Eli Lilly and Co has shared full findings of its phase 3 clinical study of donanemab at the Alzheimer’s Association International Conference in Amsterdam which shows that the newly developed drug can modestly slow patients’ inevitable worsening. To put a number, the report claims that the drug can slow down the process 35% or by 4-7 months. Eli Lilly and Co. has said it applied for full US approval of its Alzheimer’s disease drug. If approved this will be the second effective drug to combat the mind-robbing disease, after Japanese drugmaker Eisai developed Leqembi. More than 1,700 patients with early-stage Alzheimer’s disease or mild cognitive impairment received Lilly’s drug or a placebo in the 18-month trial.

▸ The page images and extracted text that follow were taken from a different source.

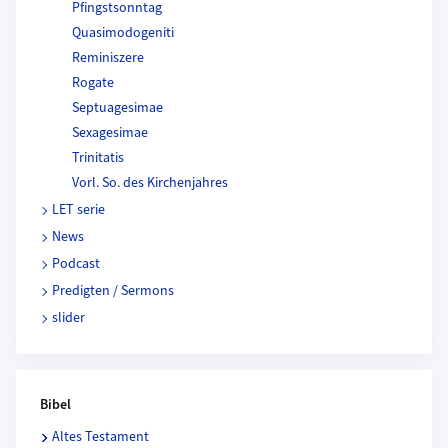
Pfingstsonntag
Quasimodogeniti
Reminiszere
Rogate
Septuagesimae
Sexagesimae
Trinitatis
Vorl. So. des Kirchenjahres
LET serie
News
Podcast
Predigten / Sermons
slider
Bibel
Altes Testament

Donanemab slowed progression of cognitive and functional decline by 22% on one composite scale and 29% on a similar measure when compared to a placebo. Lilly announced in May that donanemab appeared to work, but on Monday the full results of a study of 1,700 patients was published by the Journal of the American Medical Association and presented at the Alzheimer's conference. Both donanemab and Leqembi are lab-made antibodies, administered by IV, that target one Alzheimer’s culprit, sticky amyloid buildup in the brain.

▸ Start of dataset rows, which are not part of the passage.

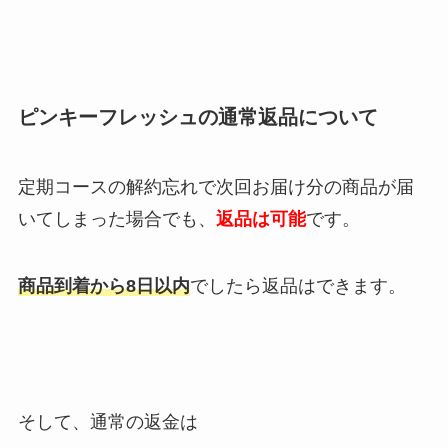
ピンキーフレッシュ
の通常返品について
定期コースの解約忘れで次回お届け分の商品が届
いてしまった場合でも、
返品は可能
です。
商品到着から8日以内
でしたら返品はできます。
そして、通常の返金は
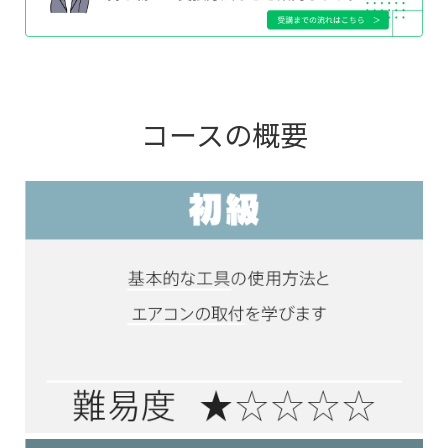
コースの概要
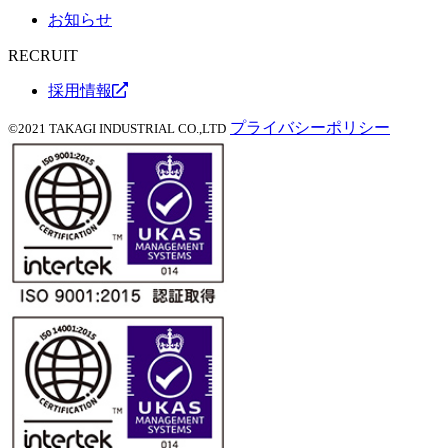
お知らせ
RECRUIT
採用情報
プライバシーポリシー
©2021 TAKAGI INDUSTRIAL CO.,LTD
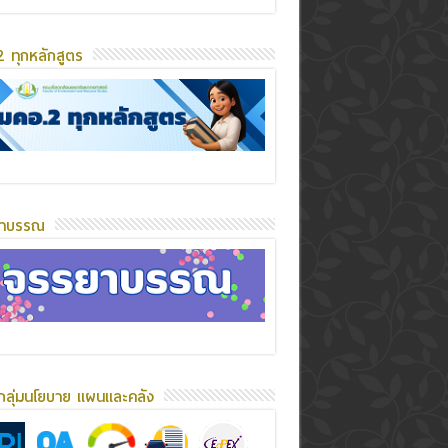
 ทุกหลักสูตร
ยาบรรณ
กลุ่มนโยบาย แผนและคลัง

And both drugs come with a serious safety concern — brain swelling or bleeding that in the Lilly study was linked to three deaths. Scientists say while these drugs may mark a new era in Alzheimer’s therapy, huge questions remain about which patients should try them and how much benefit they’ll really notice. Lilly’s study enrolled people ages 60 to 85 who were in early stages of Alzheimer’s.